“What Some Folks Know That Ain’t So”

Pundits often quote the famous saying by Will Rogers, “It ain’t so much the things we don’t know that get us in trouble. It’s the things we know that ain’t so.”

Only sometimes, the person using the quotation attributes it to Kin Hubbard, a humorist who was a contemporary of Rogers. Or to America’s most noted humor writer, Samuel Langhorne Clemens, better known as Mark Twain. Or to 19th-century sage Henry Wheeler Shaw, who used the pen name Josh Billings.

The irony for those who “know” Rogers or Hubbard or Twain or Billings first penned this classic comment is: what they know ain’t so. The oldest citation of the saying does not appear in the works of any of the esteemed gentlemen already named, but in the writings of newspaper scribe and editor Charles Farrar Browne, who wrote satire columns under the pseudonym Artemus Ward. Browne died in 1867, seven years before the “ain’t so” maxim appeared in Billings’ writings, and before Hubbard (1868) and Rogers (1879) were born. (I think it’s safe to say Browne didn’t borrow it from any of them.)

A lot of notions in religion, though widely “known,” simply “ain’t so.” Some of these concepts have become so entrenched in modern thought that people assume they must be true — after all, if they weren’t true, why would so many believe them? But as Artemus Ward observed, “the things we know that ain’t so” can cause us a world of trouble.

Take, for example, the so-called “experience of grace” often promoted as the precursor to salvation — that moment when God in the Spirit speaks directly to the individual and calls him or her to be one of His children. Many people spend their entire lives waiting for that “calling,” only to be heartbroken when it never arrives.

Nowhere in the New Testament do we find any example of, or reference to, this kind of direct, personal summons to election. The book of Acts recounts numerous instances of conversion, and all were accomplished in the same way: some person or persons taught the word of God to other people who, having heard, believed and obeyed unto salvation.

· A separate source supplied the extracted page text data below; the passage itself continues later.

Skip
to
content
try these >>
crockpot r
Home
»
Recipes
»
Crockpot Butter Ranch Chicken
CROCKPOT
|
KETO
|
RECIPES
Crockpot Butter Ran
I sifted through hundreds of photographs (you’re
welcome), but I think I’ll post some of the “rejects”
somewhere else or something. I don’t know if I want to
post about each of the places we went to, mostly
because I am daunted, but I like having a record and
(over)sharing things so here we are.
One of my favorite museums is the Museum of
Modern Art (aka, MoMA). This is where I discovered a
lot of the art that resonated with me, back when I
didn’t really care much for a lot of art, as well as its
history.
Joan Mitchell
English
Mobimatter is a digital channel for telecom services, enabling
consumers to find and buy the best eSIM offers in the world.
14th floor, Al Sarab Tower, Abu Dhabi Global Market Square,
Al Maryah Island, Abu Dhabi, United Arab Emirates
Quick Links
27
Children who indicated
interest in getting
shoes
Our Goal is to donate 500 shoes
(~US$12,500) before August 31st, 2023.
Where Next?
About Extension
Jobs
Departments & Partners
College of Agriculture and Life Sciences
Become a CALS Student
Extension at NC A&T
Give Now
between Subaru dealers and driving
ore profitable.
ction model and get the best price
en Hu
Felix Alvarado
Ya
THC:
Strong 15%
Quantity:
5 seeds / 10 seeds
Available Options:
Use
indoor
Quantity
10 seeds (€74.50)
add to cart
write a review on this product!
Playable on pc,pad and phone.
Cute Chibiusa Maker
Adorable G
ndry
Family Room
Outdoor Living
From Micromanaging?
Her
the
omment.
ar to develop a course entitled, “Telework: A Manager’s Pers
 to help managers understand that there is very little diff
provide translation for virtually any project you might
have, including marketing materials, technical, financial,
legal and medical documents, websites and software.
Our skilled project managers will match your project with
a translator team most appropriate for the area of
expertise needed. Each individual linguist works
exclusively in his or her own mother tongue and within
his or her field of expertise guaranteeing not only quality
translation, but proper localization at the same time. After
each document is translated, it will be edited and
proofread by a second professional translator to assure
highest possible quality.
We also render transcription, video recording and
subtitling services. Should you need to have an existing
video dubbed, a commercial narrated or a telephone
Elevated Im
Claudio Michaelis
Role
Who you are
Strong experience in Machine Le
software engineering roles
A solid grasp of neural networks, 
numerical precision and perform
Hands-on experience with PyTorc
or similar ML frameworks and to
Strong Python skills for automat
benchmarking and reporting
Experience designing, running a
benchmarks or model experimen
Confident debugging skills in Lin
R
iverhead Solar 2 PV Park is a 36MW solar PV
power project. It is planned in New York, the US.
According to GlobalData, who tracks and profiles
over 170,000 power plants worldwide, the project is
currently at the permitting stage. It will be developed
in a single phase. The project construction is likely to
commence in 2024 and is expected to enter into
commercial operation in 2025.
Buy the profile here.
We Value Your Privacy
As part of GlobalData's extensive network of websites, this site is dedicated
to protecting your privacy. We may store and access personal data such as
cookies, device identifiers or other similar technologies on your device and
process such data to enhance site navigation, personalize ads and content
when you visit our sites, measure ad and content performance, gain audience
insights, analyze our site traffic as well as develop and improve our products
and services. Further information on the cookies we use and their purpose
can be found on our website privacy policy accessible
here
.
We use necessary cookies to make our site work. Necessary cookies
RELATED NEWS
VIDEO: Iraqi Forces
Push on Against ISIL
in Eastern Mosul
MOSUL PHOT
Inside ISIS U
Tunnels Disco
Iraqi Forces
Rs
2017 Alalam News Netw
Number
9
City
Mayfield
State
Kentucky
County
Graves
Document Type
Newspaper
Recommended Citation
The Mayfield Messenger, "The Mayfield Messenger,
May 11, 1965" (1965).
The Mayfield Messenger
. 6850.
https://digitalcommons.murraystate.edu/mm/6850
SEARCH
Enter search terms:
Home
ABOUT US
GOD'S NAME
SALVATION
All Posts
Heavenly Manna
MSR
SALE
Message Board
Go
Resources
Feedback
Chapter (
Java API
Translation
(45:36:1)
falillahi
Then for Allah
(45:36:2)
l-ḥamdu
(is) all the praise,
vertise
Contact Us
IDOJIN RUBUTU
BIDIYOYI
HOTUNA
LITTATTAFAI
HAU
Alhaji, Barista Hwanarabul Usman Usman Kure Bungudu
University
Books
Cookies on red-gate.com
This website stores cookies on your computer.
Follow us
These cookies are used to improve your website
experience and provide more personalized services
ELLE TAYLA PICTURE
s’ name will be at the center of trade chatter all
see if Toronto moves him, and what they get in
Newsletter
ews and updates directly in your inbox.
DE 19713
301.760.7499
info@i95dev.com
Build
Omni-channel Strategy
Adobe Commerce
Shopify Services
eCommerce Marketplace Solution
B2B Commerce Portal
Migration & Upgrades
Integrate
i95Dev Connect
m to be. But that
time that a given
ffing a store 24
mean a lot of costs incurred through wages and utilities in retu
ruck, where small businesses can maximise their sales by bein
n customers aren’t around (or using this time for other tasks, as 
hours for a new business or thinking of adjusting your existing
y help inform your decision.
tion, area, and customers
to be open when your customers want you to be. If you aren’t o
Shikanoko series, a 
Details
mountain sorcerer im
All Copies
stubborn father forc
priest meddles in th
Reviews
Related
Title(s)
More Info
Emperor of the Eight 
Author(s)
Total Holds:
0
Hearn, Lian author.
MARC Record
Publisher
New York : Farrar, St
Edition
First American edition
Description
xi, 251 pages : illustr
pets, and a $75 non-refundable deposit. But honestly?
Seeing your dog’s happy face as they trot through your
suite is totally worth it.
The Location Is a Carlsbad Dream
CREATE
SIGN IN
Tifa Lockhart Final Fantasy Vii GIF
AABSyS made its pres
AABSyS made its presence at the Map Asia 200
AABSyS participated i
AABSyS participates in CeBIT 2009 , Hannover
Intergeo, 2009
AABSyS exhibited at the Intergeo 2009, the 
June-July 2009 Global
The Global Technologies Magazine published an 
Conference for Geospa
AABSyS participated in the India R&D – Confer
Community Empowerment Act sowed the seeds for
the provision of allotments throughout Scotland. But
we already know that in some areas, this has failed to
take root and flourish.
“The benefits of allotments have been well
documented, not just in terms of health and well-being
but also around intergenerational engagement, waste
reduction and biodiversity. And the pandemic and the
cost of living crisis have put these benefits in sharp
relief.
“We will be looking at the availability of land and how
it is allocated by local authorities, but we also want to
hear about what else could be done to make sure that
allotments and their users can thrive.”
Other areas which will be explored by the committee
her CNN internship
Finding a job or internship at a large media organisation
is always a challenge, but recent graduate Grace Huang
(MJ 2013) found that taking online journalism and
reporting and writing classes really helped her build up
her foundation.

Even Saul of Tarsus, who was called to apostleship in person by the resurrected Christ, was sent by the Lord to a disciple in Damascus named Ananias, who would tell him “all things which are appointed for you to do” (Acts 22:10; cf. 9:6). Ananias would tell Saul, “Arise and be baptized, and wash away your sins, calling on the name of the Lord” (Acts 22:16). If the man who would become the great apostle had to be told by another man what to do to be saved — just like the multitudes on Pentecost (Acts 2:37-41) and in Samaria (Acts 8:12), the treasurer of Ethiopia (Acts 8:35-39), Cornelius (Acts 10:30-33, 47-48), Lydia (Acts 16:13-15), and the Philippian jailer (Acts 16:30-34) — why should we expect anything different?

Paul affirmed that the gospel is “the power of God to salvation for everyone who believes” (Romans 1:16). The holy Scriptures are able to make any individual “wise for salvation through faith” (2 Timothy 3:15) and can make a person “complete, thoroughly equipped for every good work” (2 Timothy 3:16). Further, “all things that pertain to life and godliness” have given to us been by God through Christ in His word (2 Peter 1:3), so any kind of direct revelation or personal calling is unnecessary. We are called to salvation through the gospel (2 Thessalonians 2:13-14), and by it we are set apart through our belief in and adherence to the truth.

If you “know” you can’t be a child of God until you hear some mysterious whisper or see some miraculous flash of light, know this: it ain’t so! You will be saved when you believe in Jesus on the basis of His word, and obey His command to repent of sin and be baptized (Mark 16:16; Acts 2:38; 22:16).